Crude closed at a three-week high as booming stock markets stoked optimism about economic growth that drives energy demand.
Crude futures rose 0.6 percent in New York. Blue-chip stocks reached a level not seen since the start of this month and the dollar retreated from earlier gains, boosting oil’s appeal as a store of value. Prices flirted with the $64-a-barrel mark against the backdrop of Saudi Arabian Energy Minister Khalid Al-Falih’s weekend remarks about phasing out production caps that have been in effect since late 2016.
“Equities ripping a bit is the most important element there is the relative correlation to equities today, the correlation to risk assets,” Bob Yawger, director of futures at Mizuho Securities USA Inc. in New York, said by telephone.
Oil in New York has advanced about 8 percent in the past two weeks as production curbs by the Organization of Petroleum Exporting Countries and allies such as Russia drained a global glut. Front-month futures contracts will trade at a premium to later-dated ones, a condition known as backwardation, for two to three years, Francisco Blanch, head of commodities research at Bank of America Merrill Lynch, said in a Bloomberg Television interview.

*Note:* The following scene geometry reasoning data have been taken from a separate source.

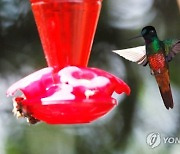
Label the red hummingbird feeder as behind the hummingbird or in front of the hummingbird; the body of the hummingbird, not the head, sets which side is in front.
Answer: in front
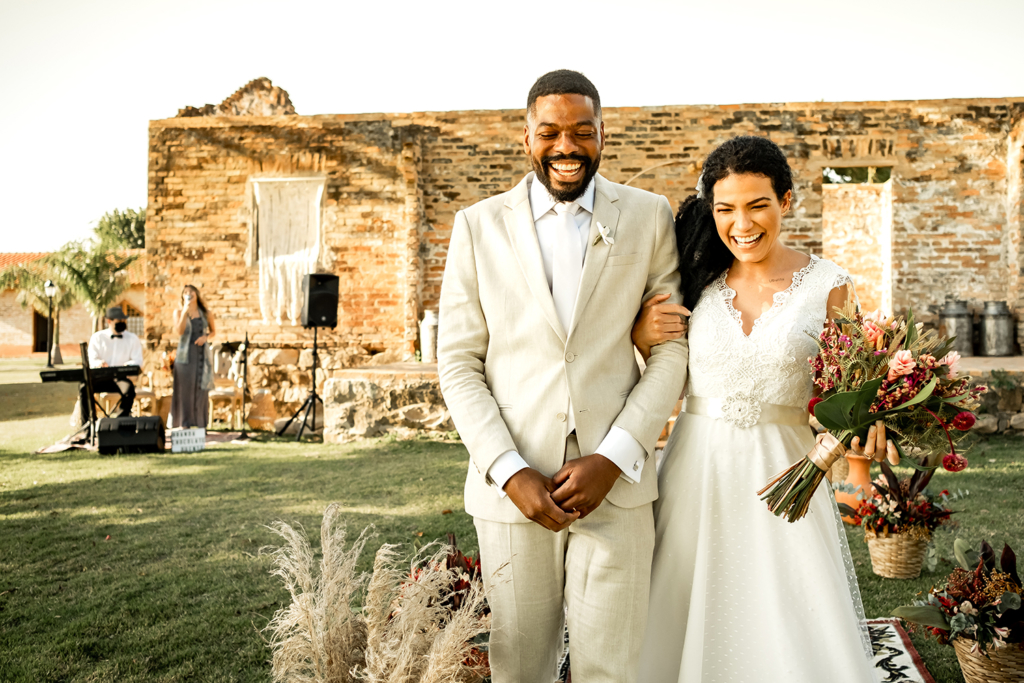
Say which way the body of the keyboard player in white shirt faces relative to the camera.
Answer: toward the camera

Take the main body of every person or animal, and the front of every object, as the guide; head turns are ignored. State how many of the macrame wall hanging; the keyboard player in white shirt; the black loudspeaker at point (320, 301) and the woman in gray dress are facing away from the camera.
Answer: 0

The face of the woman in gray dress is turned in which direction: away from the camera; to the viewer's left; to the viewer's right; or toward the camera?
toward the camera

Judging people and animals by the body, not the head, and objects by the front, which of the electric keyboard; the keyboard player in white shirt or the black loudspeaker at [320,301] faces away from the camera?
the electric keyboard

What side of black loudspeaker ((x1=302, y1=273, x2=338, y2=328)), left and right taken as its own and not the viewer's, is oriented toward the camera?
front

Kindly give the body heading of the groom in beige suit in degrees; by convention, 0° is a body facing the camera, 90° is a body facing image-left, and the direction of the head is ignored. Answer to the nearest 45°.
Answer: approximately 0°

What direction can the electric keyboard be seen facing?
away from the camera

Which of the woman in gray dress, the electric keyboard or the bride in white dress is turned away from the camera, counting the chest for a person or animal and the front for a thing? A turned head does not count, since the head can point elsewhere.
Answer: the electric keyboard

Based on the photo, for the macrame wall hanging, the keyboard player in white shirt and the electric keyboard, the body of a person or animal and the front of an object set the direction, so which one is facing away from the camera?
the electric keyboard

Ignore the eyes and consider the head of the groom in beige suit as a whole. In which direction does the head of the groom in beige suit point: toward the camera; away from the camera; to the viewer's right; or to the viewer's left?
toward the camera

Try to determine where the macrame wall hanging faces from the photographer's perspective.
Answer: facing the viewer

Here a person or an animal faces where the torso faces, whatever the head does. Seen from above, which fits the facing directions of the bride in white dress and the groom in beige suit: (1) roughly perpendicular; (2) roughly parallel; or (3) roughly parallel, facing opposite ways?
roughly parallel

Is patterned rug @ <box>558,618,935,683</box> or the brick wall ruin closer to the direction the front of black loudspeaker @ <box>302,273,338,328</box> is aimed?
the patterned rug

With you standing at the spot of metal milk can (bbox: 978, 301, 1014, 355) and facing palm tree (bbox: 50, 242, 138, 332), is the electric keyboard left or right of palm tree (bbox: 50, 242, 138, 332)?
left

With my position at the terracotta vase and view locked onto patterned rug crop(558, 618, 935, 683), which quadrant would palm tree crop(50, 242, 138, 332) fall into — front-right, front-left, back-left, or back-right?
back-right
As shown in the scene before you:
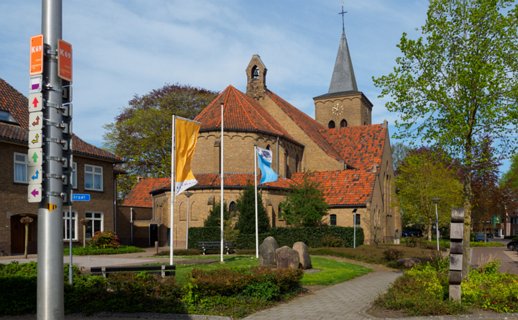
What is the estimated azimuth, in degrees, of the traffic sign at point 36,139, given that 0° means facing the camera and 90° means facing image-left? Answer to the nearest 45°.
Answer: approximately 0°

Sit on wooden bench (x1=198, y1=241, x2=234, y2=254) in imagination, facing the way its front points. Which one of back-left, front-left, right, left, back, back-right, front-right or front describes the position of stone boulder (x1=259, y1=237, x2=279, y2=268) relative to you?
front

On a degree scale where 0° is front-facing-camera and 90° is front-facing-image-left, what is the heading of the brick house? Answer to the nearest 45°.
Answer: approximately 315°

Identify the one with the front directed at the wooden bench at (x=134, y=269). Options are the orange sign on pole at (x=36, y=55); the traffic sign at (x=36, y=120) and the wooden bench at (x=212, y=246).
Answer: the wooden bench at (x=212, y=246)

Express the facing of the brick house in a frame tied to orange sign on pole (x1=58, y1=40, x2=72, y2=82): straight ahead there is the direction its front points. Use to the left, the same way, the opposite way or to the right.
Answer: the same way

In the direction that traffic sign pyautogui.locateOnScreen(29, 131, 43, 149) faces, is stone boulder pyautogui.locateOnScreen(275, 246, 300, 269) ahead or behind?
behind

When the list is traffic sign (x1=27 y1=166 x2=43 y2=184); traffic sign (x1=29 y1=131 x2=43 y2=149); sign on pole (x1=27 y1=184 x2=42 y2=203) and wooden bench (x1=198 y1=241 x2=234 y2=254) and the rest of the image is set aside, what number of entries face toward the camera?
4

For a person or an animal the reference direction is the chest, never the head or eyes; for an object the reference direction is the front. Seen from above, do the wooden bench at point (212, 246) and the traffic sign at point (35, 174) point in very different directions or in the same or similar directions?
same or similar directions

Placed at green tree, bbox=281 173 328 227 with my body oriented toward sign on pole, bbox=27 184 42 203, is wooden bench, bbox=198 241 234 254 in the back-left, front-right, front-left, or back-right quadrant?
front-right

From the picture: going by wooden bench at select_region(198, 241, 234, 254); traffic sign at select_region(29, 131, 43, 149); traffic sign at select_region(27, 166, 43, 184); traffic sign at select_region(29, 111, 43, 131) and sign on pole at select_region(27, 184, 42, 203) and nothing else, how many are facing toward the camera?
5

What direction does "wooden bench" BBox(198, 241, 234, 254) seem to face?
toward the camera

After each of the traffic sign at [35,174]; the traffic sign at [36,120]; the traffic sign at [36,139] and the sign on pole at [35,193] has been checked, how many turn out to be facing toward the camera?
4

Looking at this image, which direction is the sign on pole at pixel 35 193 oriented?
toward the camera
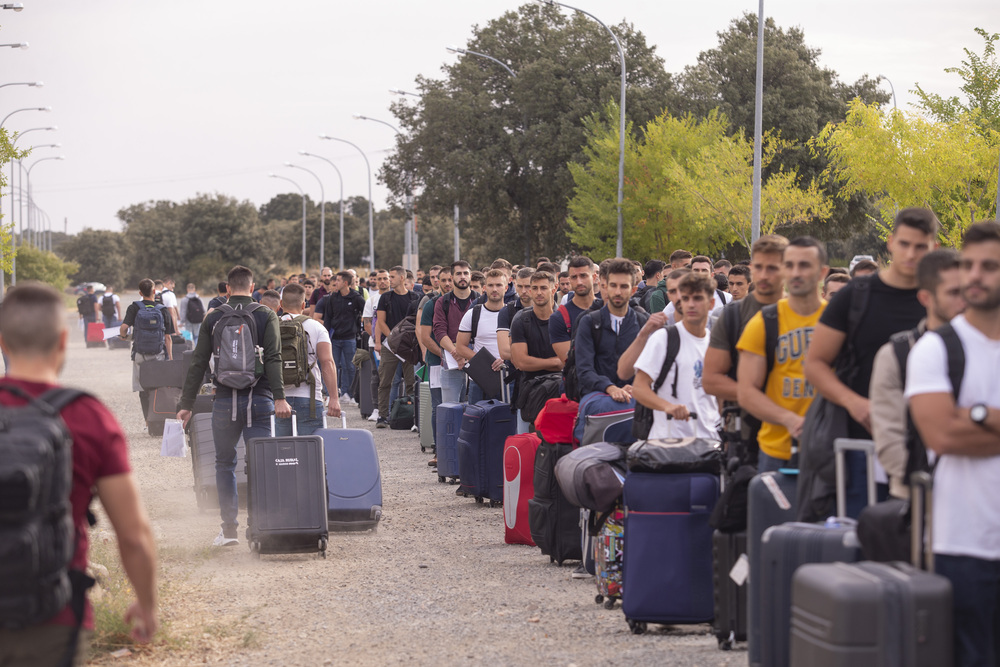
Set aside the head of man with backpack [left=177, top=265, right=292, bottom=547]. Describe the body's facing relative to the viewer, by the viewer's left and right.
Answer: facing away from the viewer

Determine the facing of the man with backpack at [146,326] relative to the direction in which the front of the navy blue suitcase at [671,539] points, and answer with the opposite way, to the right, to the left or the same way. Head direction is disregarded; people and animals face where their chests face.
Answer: the opposite way

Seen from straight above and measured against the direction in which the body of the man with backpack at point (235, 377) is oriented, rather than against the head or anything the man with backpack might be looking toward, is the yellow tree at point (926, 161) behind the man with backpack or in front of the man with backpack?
in front

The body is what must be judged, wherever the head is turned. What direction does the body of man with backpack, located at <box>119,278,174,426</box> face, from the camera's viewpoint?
away from the camera

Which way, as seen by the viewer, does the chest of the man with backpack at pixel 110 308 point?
away from the camera

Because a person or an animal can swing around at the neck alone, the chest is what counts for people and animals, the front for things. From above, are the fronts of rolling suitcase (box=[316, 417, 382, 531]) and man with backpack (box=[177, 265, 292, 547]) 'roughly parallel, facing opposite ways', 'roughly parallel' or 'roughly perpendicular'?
roughly parallel, facing opposite ways

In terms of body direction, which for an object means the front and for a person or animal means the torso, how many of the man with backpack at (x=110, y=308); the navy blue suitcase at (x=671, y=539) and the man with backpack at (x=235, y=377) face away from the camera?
2

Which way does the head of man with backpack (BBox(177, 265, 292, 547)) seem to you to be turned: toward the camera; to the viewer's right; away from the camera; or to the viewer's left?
away from the camera

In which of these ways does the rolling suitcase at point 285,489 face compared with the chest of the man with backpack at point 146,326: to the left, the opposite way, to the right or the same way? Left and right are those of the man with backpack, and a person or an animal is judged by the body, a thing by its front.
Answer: the opposite way

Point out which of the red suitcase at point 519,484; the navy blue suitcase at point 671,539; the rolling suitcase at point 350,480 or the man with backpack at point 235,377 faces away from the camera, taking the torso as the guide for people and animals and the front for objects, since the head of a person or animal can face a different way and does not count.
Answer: the man with backpack

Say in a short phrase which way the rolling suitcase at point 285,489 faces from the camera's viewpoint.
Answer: facing the viewer

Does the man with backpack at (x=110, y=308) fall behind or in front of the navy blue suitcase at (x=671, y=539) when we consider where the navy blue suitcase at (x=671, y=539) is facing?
behind

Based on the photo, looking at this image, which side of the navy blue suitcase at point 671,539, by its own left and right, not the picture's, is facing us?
front

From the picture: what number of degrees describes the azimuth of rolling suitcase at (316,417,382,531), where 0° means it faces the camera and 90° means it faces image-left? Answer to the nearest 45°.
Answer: approximately 0°

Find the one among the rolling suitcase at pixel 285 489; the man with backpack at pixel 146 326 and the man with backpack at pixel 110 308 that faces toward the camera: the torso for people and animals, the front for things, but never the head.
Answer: the rolling suitcase
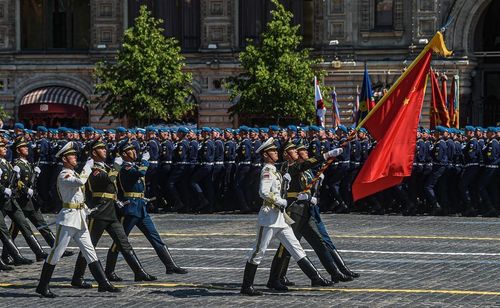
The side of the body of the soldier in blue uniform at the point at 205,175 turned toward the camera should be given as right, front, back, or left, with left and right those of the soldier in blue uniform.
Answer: left

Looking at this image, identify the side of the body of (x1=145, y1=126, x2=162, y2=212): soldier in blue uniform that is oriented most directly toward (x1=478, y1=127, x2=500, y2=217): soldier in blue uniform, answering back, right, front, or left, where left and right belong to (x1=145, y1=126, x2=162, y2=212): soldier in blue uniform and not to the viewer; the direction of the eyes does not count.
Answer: back

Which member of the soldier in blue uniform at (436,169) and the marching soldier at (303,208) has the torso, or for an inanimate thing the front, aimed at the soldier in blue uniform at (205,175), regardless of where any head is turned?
the soldier in blue uniform at (436,169)

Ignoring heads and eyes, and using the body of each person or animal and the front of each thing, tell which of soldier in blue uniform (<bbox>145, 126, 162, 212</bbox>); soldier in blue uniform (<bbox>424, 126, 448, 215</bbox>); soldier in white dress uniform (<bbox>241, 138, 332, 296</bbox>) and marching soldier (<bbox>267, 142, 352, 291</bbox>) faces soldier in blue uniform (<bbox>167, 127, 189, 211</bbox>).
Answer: soldier in blue uniform (<bbox>424, 126, 448, 215</bbox>)

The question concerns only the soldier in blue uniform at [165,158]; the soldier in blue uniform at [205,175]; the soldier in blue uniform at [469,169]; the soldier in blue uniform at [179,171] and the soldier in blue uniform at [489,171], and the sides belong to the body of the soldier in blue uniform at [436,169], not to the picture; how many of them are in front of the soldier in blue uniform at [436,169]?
3

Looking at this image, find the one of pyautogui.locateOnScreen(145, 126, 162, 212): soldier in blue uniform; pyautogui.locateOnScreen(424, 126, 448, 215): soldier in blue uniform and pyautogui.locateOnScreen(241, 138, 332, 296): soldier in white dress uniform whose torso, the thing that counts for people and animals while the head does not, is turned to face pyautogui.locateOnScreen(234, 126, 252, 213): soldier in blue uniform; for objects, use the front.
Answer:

WTI for April delivery rose 36 cents to settle at $63.91 a barrel on the New York Mercantile Exchange after earlier dipping to $63.06. Total volume traded was about 31 percent below the 100-day average.
Brent for April settlement added 19 cents to end the session at $67.50 on the London-based ICE Futures Europe exchange. The global benchmark crude traded at a $3.59 premium to WTI.
After climbing as much as 0.2 percent, the Bloomberg Dollar Spot Index retreated to a 0.05 percent gain.
With bloated inventories shrinking, the next step for major producers will be phasing out the caps, Al-Falih said in New Delhi. The production curbs may be eased “sometime in 2019, but we don’t know when and we don’t know how,” he said.